▸ THE PROBLEM
Begin at the line below that contains "#783, status: 할 일 -> 완료" and write out every line from there to the end of the entries, exactly.

▸ ENTRIES SUPPLIED

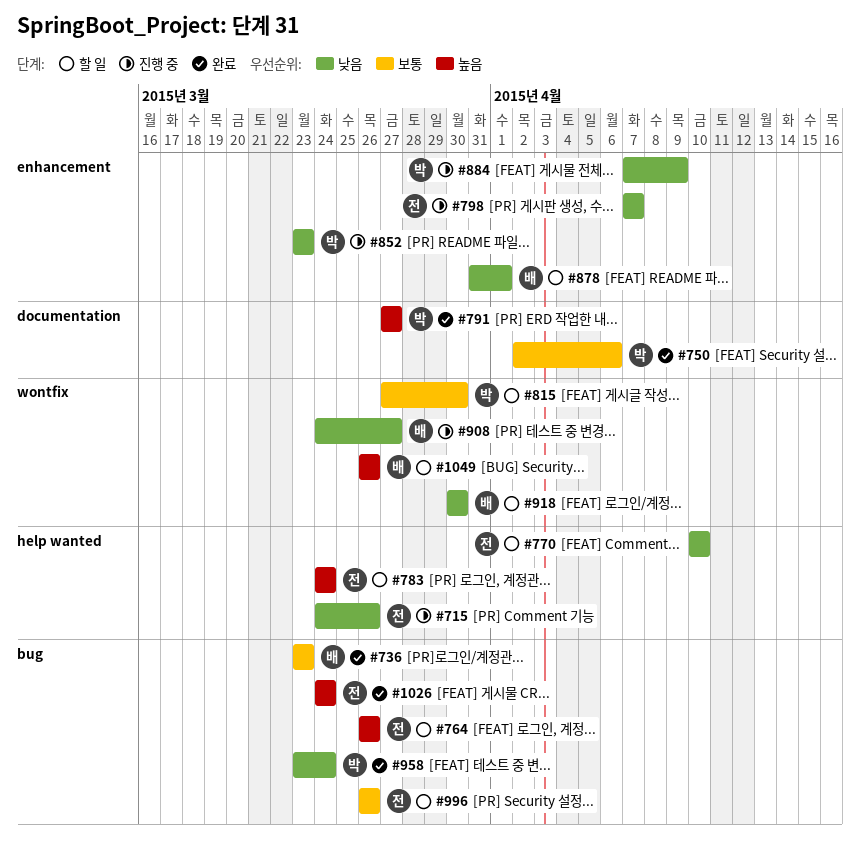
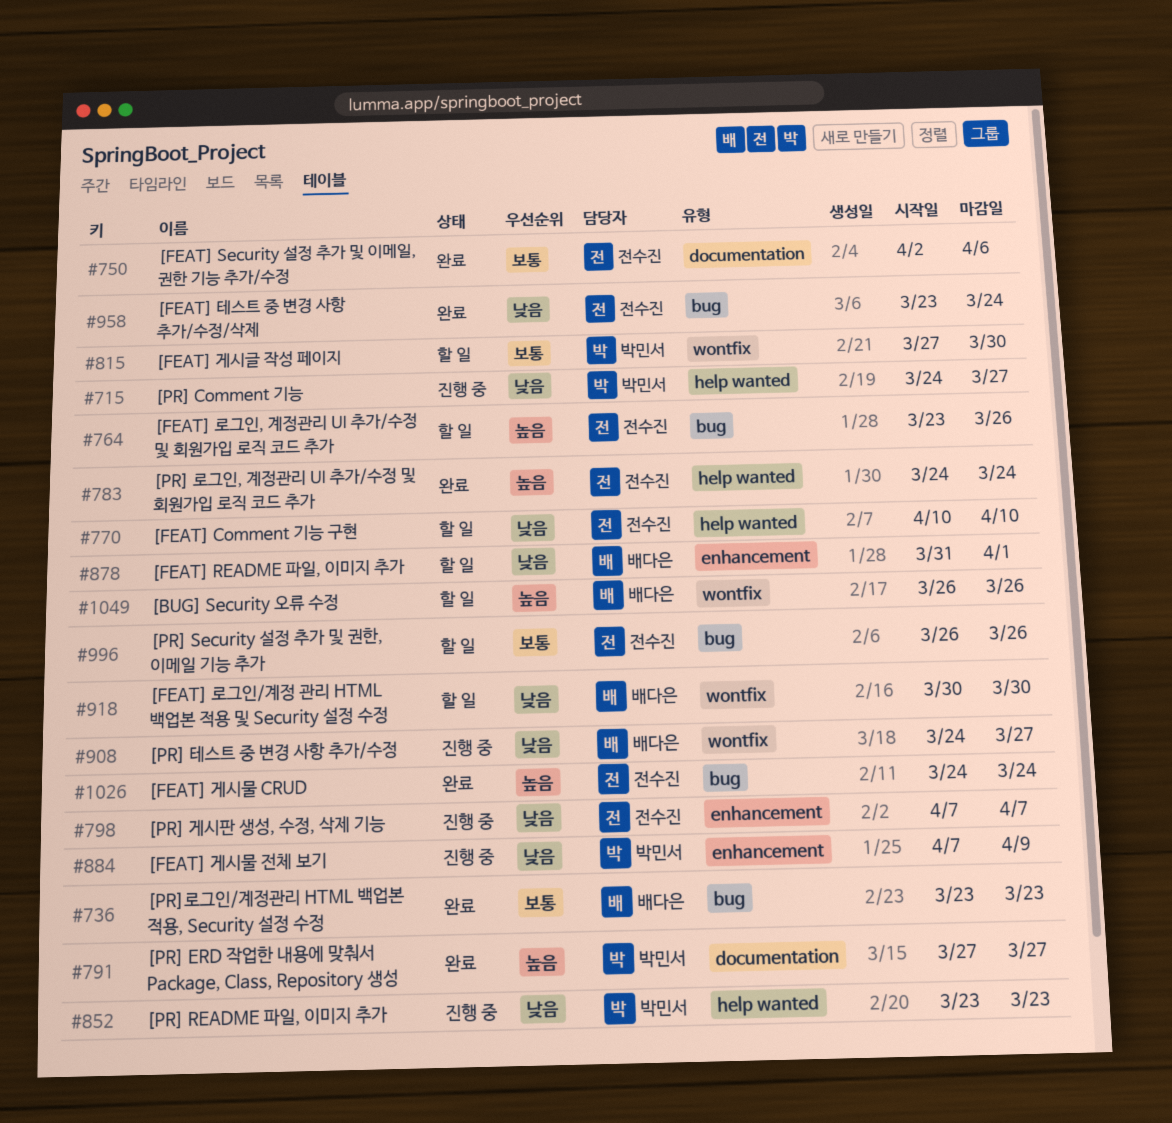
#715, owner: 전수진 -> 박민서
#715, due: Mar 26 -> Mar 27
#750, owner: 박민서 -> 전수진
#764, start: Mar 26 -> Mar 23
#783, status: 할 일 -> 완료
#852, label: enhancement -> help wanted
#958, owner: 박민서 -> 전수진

▸ RESULT OF THE EXERCISE
#783, status: 할 일 -> 완료
#852, label: enhancement -> help wanted
#958, owner: 박민서 -> 전수진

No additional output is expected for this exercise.